Beautiful Virgin Islands

Wednesday, Nov 30, 2022

BVI too small for division; focus on elections - Dr Pickering

BVI too small for division; focus on elections - Dr Pickering

Former Deputy Premier Dr Kedrick Pickering has suggested that the BVI is too small for the type of divisiveness that ensued from the recent heritage debate that erupted during this year’s Virgin Islands Day celebrations.

The debate surrounds remarks from former legislator Eileene Parsons who said, a Virgin Islander must be able to trace their parentage back three generations of Virgin Islanders on both sides.

But Dr Pickering argued that the territory’s focus would be better placed on the upcoming general elections scheduled to happen next year.

He described the subject being debated as emotive. He further suggested that some of the challenges that have arose recently are symptoms of a larger problem that needs to be diagnosed.

Belongers and Virgin Islanders being conflated?


Dr Pickering said the concept of what makes a person a Belonger or a Virgin Islander may have become conflated.

One of the important points that needs to be considered, Dr Pickering said, is that there cannot be two classes of citizenship — Belongers and Virgin Islanders — within the territory.

According to the former Seventh District Representative, while a Belonger is a legal status that can be conferred and has certain rights and responsibilities along with it, a Virgin Islander is more of a historical issue.

The former legislator, who served for some 20 years in the House of Assembly (HOA), suggested that a Virgin Islander is someone who traditionally has a historical connection to the territory.

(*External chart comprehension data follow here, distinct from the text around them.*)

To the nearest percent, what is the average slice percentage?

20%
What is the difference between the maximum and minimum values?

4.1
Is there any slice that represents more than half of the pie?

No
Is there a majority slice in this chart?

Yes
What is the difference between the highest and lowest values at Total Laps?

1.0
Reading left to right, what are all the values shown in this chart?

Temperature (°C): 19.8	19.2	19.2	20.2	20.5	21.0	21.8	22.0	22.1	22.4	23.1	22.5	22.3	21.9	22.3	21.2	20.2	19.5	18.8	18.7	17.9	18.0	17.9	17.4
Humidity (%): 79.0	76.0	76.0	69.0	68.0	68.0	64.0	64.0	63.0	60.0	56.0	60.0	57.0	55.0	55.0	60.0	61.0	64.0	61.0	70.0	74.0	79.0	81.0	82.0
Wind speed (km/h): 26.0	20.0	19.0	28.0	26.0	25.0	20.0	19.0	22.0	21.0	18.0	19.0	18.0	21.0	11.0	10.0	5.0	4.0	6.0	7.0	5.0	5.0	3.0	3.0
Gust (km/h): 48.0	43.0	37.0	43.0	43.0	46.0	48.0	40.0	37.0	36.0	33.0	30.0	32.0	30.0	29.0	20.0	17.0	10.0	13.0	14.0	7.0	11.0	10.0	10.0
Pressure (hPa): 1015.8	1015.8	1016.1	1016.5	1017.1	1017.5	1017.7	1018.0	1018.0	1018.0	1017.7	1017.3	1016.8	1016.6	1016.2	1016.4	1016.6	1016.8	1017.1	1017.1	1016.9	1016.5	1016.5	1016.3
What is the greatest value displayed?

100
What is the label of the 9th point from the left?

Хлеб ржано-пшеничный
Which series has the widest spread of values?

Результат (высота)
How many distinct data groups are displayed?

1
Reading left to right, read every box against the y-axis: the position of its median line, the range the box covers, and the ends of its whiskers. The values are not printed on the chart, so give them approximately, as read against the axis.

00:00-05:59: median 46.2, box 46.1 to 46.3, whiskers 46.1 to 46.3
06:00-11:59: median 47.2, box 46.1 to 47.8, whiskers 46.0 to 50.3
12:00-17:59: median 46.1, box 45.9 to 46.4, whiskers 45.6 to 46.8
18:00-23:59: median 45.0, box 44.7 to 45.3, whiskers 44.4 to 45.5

“When we had those debates, it [was] said that anybody who could trace their ancestry back to 1927 is considered a Virgin Islander, and that had nothing to do with whether you were born black or born white,” he stated.

Dr Pickering confessed though, that he was somewhat fuzzy about the rationale behind the date that was mentioned, and offered that it had something to do with the historical context of where the territory was at that point in time and what happened after that.

“You can acquire Belongership, you can become a Belonger, but you are either a Virgin Islander or you are are not,” Dr Pickering added.

Cultural insensitivity


Meanwhile, Dr Pickering suggested that the argument over what makes a person a Virgin Islander may have boiled over into the discourse about the persons selected for the Constitutional Review Committee (CRC) by the Governor.

He further suggested that there was an element of cultural insensitivity in the Governor making the recent controversial selections for the CRC, as opposed to legislators from within the HOA doing this.

“I happen to have had a chat with the Governor himself on this issue and the point I made to him was that, unless you understand and appreciate why the indigenous Virgin Islander feels threatened, you are not going to be able to understand a lot of the issues that come about,” Dr Pickering said.

Dr Pickering argued that, with any country of the world, there has to be a protection for its indigenous peoples.

Dr Pickering said the BVI must embrace multiculturalism in building itself into a great nation.

But the former legislator said this is a different issue from other current debates and how it is made to work is what is going to determine how successful and how great it will become.

“We get lost in some of the minor details and then we miss the big picture, the BVI is a multicultural society, and how we embrace it and build on it is what is going to determine who will become ultimately,“ Dr Pickering argued.

“The country needs a reset, the election will give us that opportunity,” Dr Pickering added.